§ **Goal of the exercise**
From the Detroit Tigers article below, extract everything from "The Tigers have" down to "made October’s playoffs.", word for word.

Taking inventory of what’s changed for Detroit Tigers since 2019

It’s a month until Tigers spring camp convenes at Lakeland, Florida, and fans aren’t their usual Florida-famished selves.

The Tigers have lost 98, 98, and 114 games the past three seasons. This has been great for their June draft position, but not so good at filling seats or wedding fans to Tigers broadcasts six years after a certain big-league team last made October’s playoffs.

The tough part, at least in January for the faithful folks who crave something other than six months of black eyes and bruised behinds, is that Detroit’s 2020 roster looks suspiciously like some earlier casts.

We’re left to digest what has changed since the Tigers last were seen on a field, Sept. 29 at Chicago, when, as was their habit in 2019, they tumbled, 5-3, to the White Sox.

The alterations range from promotional, to sentimental, to minimally structural, and can be analyzed in three parts:

1. TigerFest canceled. Tigers autographs are the new focus.

§ **Extracted entries**
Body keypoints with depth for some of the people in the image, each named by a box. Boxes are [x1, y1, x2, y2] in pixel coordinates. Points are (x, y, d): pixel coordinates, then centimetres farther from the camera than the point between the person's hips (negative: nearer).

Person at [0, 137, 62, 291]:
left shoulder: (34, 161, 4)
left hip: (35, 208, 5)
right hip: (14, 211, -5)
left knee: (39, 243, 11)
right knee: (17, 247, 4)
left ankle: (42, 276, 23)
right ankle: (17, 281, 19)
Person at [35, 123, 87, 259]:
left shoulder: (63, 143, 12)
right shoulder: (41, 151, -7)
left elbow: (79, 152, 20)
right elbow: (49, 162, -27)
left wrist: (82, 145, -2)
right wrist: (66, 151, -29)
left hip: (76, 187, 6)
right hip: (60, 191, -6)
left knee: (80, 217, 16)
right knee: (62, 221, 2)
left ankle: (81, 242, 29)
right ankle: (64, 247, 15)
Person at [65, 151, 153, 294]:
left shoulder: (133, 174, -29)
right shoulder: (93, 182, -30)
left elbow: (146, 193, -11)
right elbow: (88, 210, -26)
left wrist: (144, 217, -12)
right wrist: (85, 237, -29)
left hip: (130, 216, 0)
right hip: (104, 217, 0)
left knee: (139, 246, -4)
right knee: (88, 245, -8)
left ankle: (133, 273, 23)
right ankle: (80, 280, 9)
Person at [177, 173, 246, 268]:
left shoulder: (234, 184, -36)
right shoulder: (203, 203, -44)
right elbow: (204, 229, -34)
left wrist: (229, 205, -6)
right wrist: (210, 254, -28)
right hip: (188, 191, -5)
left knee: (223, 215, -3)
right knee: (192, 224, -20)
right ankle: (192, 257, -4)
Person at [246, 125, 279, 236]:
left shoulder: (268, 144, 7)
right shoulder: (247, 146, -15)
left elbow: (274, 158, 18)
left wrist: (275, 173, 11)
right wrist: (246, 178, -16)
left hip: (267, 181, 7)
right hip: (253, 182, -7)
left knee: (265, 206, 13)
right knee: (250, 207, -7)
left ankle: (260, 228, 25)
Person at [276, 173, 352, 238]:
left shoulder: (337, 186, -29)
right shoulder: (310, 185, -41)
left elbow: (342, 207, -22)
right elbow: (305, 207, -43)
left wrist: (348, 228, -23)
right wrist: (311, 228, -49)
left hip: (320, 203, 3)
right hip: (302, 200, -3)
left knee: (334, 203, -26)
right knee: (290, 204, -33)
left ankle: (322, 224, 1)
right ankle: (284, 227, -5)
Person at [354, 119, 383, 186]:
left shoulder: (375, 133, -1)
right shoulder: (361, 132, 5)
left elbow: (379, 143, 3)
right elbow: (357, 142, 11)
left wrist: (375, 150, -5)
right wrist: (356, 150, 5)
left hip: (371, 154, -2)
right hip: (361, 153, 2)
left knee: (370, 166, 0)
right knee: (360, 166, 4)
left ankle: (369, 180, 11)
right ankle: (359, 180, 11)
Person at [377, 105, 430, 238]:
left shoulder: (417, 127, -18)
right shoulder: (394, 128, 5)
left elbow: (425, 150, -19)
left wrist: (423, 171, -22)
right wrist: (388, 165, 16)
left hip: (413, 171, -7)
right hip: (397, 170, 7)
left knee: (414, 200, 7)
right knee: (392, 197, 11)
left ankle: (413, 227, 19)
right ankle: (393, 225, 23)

§ **Completed task**
The Tigers have lost 98, 98, and 114 games the past three seasons. This has been great for their June draft position, but not so good at filling seats or wedding fans to Tigers broadcasts six years after a certain big-league team last made October’s playoffs.